Areas designated for kids to complete their distance learning curriculum.

"This is not just 100 kids clumped into a room," Dildine said. "We are creating separate rooms that are socially distanced. There will actually be pods set up for the different kind of age categories."

Dildine says social distancing will be enforced in the classroom style pods. Staff and volunteers will be on hand to help guide and tutor kids.

Most of the technology, like laptops and hotspots, will be provided by Fresno Unified and Aspen Charter School.

"Really what our goal is so that when these kids return to school, that the teachers will go back and look and say, 'Hey, those kids that were at the Fresno Mission, they are doing great,'" he said. "They are not behind, they are ahead of the class."
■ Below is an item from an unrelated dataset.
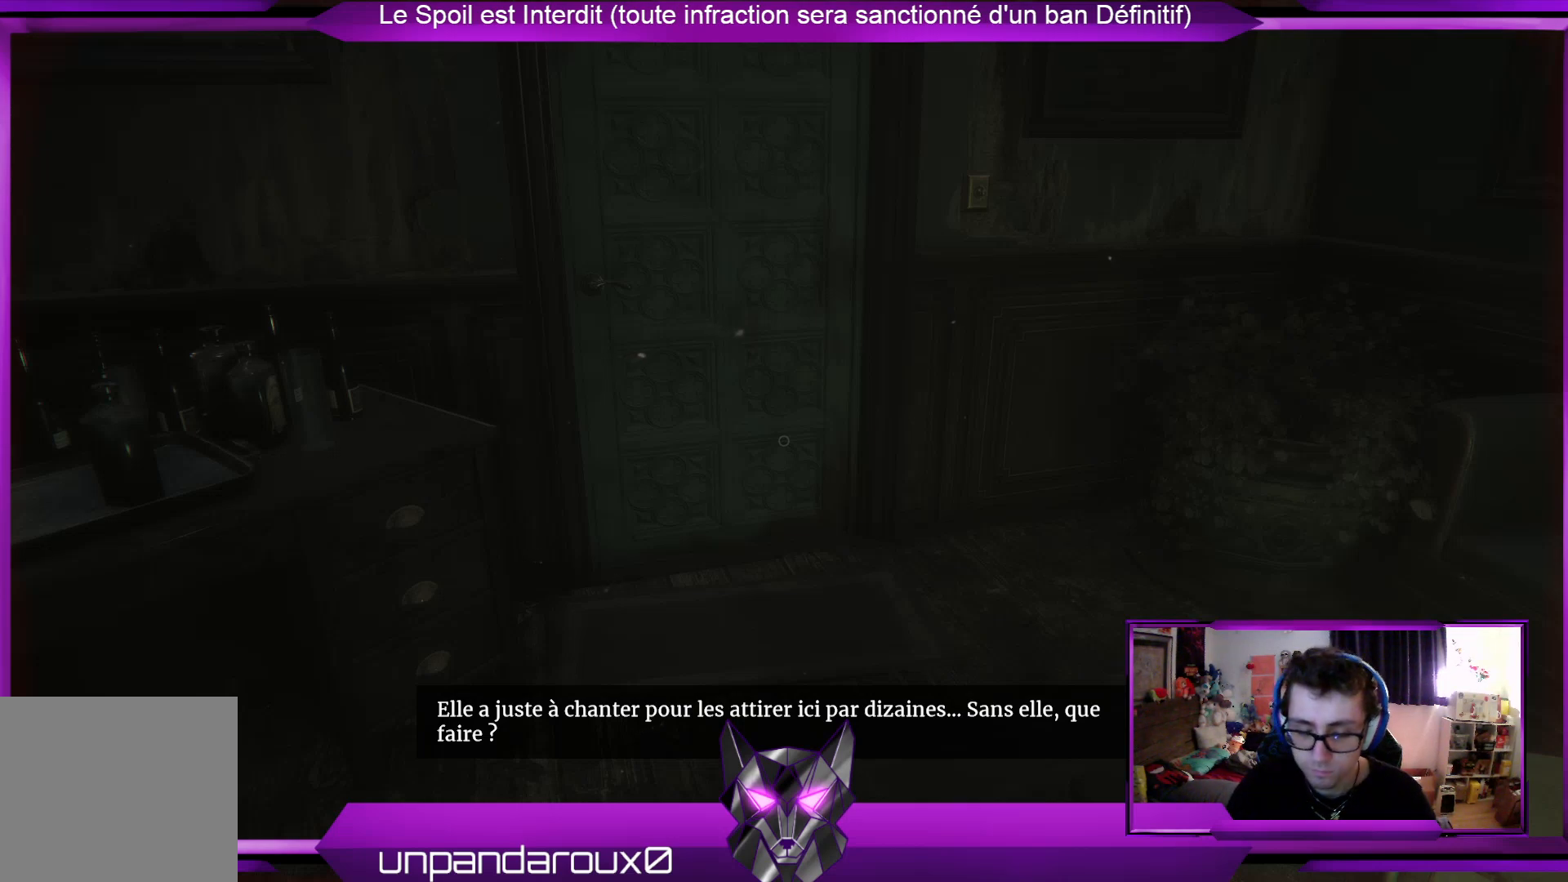
{"buttons": [], "left_stick": "center", "right_stick": "center", "events": []}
Dildine says the number of classrooms will depend on the number of families receiving services at The Mission at the time.

That ranges from 50 to more than 100 kids staying at the facility at once.

Disinfecting measures are in place and masks are worn at the facility's pre-school.

This year, Kindergarteners will be added to the mix to accommodate their distance learning curriculum.

Dildine says these classroom settings are also going to serve as a place for Rescue Mission employees to bring their kids as well so they don't have to choose between a job and the health and education of their own kids.